Pejabat Uni Eropa: Xi Jinping Akui Ada Demonstrasi di China

Pejabat Uni Eropa: Xi Jinping Akui Ada Demonstrasi di China

Jakarta, CNN Indonesia

Presiden China Xi Jinping mengakui bahwa aksi protes mulai bermunculan belakangan ini di negaranya, imbas dari kebijakan ketat nol-Covid.

Xi curhat kepada Presiden Dewan Eropa Charles Michel yang berkunjung ke Beijing, China pada Kamis (1/12) lalu. Orang nomor satu di China itu mengatakan bahwa para pengunjuk rasa kebanyakan pelajar yang frustrasi dengan Covid-19 yang sudah berlangsung selama tiga tahun.

Pengakuan Xi itu disampaikan salah seorang pejabat Uni Eropa, yang disampaikan secara anonim. 

“Xi juga mengatakan Omicron kurang mematikan dibandingkan Delta, sehingga Pemerintah China merasa lebih terbuka untuk melonggarkan pembatasan Covid-19 lebih lanjut,” kata pejabat tersebut kepada CNN, Jumat (2/12).

Meski demikian, pejabat UE tersebut tidak dapat mengonfirmasi apakah Xi mengucapkan secara gamblang kata ‘protes’ dalam Bahasa Mandarin atau hanya mengatakan kata-kata untuk menggambarkan kerusuhan baru-baru ini di China.

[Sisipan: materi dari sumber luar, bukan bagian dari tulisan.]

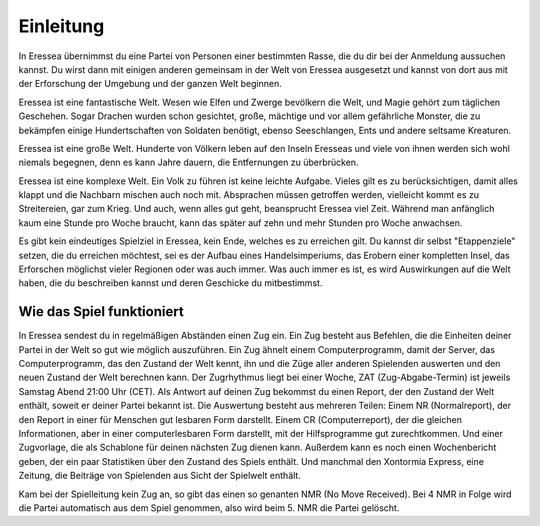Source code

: Einleitung
==========

In Eressea übernimmst du eine Partei von Personen einer bestimmten Rasse, die du
dir bei der Anmeldung aussuchen kannst. Du wirst dann mit einigen anderen
gemeinsam in der Welt von Eressea ausgesetzt und kannst von dort aus mit der
Erforschung der Umgebung und der ganzen Welt beginnen.

Eressea ist eine fantastische Welt. Wesen wie Elfen und Zwerge bevölkern die
Welt, und Magie gehört zum täglichen Geschehen. Sogar Drachen wurden schon
gesichtet, große, mächtige und vor allem gefährliche Monster, die zu bekämpfen
einige Hundertschaften von Soldaten benötigt, ebenso Seeschlangen, Ents und
andere seltsame Kreaturen.

Eressea ist eine große Welt. Hunderte von Völkern leben auf den Inseln Eresseas
und viele von ihnen werden sich wohl niemals begegnen, denn es kann Jahre
dauern, die Entfernungen zu überbrücken.

Eressea ist eine komplexe Welt. Ein Volk zu führen ist keine leichte Aufgabe.
Vieles gilt es zu berücksichtigen, damit alles klappt und die Nachbarn mischen
auch noch mit. Absprachen müssen getroffen werden, vielleicht kommt es zu
Streitereien, gar zum Krieg. Und auch, wenn alles gut geht, beansprucht Eressea
viel Zeit. Während man anfänglich kaum eine Stunde pro Woche braucht, kann das
später auf zehn und mehr Stunden pro Woche anwachsen.

Es gibt kein eindeutiges Spielziel in Eressea, kein Ende, welches es zu
erreichen gilt. Du kannst dir selbst "Etappenziele" setzen, die du erreichen
möchtest, sei es der Aufbau eines Handelsimperiums, das Erobern einer kompletten
Insel, das Erforschen möglichst vieler Regionen oder was auch immer. Was auch
immer es ist, es wird Auswirkungen auf die Welt haben, die du beschreiben kannst
und deren Geschicke du mitbestimmst. 

Wie das Spiel funktioniert
--------------------------

In Eressea sendest du in regelmäßigen Abständen einen Zug ein. Ein Zug besteht
aus Befehlen, die die Einheiten deiner Partei in der Welt so gut wie möglich
auszuführen. Ein Zug ähnelt einem Computerprogramm, damit der Server, das
Computerprogramm, das den Zustand der Welt kennt, ihn und die Züge aller anderen
Spielenden auswerten und den neuen Zustand der Welt berechnen kann. Der
Zugrhythmus liegt bei einer Woche, ZAT (Zug-Abgabe-Termin) ist jeweils Samstag
Abend 21:00 Uhr (CET). Als Antwort auf deinen Zug bekommst du einen Report, der
den Zustand der Welt enthält, soweit er deiner Partei bekannt ist. Die
Auswertung besteht aus mehreren Teilen: Einem NR (Normalreport), der den Report
in einer für Menschen gut lesbaren Form darstellt. Einem CR (Computerreport),
der die gleichen Informationen, aber in einer computerlesbaren Form darstellt,
mit der Hilfsprogramme gut zurechtkommen. Und einer Zugvorlage, die als
Schablone für deinen nächsten Zug dienen kann. Außerdem kann es noch einen
Wochenbericht geben, der ein paar Statistiken über den Zustand des Spiels
enthält. Und manchmal den Xontormia Express, eine Zeitung, die Beiträge von
Spielenden aus Sicht der Spielwelt enthält.

Kam bei der Spielleitung kein Zug an, so gibt das einen so genanten NMR (No Move
Received). Bei 4 NMR in Folge wird die Partei automatisch aus dem Spiel
genommen, also wird beim 5. NMR die Partei gelöscht.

Demonstrasi memprotes kebijakan lockdown Covid-19 yang terlampau ketat pecah di sejumlah kota besar di China sepanjang akhir November lalu. 

Para demonstran mulai terdengar meneriakkan slogan-slogan menuntut Xi mundur, suatu kondisi yang dianggap langka di Negeri Tirai Bambu. Gelombang demonstrasi yang terjadi belakangan ini belum pernah terjadi sebelumnya sejak gerakan pro-demokrasi Lapangan Tiananmen pada 1989.

Sejak Xi berkuasa pada 2012, Partai Komunis telah memperketat cengkeraman kepada semua aspek kehidupan di China. Mereka juga tak segan melakukan tindakan keras pada warga yang memprotes pemerintah, dan membangun sistem pengawasan negara berteknologi tinggi.

Usai protes warga China di berbagai wilayah, seperti Shanghai hingga Guangzhou, pemerintah pusat mengisyaratkan bakal melonggarkan kebijakan nol-Covid.

Wakil Perdana Menteri China Sun Chunlan mengungkapkan varian Omicron melemah dan tingkat vaksinasi meningkat. Lebih lanjut, Sun mengatakan situasi baru ini membutuhkan rencana baru.

Dalam pernyataannya, Sun juga tidak menyebut soal nol-Covid. Ia hanya mengatakan strategi yang mengganggu ekonomi dan kehidupan sehari-hari, mungkin akan segera dilonggarkan.

Sejumlah kota di China melonggarkan pembatasan Covid-19 pada Jumat (2/12), termasuk Beijing. Pemerintah kota melonggarkan aturan seperti tes massal harian. Otoritas kesehatan Beijing juga meminta rumah sakit tak menolak merawat pasien tanpa tes PCR dengan hasil negatif.

Kota Chengdu juga menerapkan hal serupa. Pihak berwenang tak lagi mewajibkan hasil tes negatif Covid-19 untuk memasuki tempat umum atau naik transportasi publik. Warga Chengdu hanya perlu kode kesehatan hijau yang mengonfirmasi mereka tak bepergian ke area berisiko tinggi.

Ada juga Kota Urumqi, Provinsi Xinjiang yang melonggarkan aturan pembatasan Covid-19. Pihak berwenang setempat mengumumkan supermarket, hotel, restoran dan resor, akan dibuka secara bertahap. Urumqi merupakan salah satu kota yang mengalami penguncian wilayah paling lama di China.

Selain itu, Pemerintah China juga mengizinkan pasien yang terinfeksi virus corona menjalani karantina di rumah.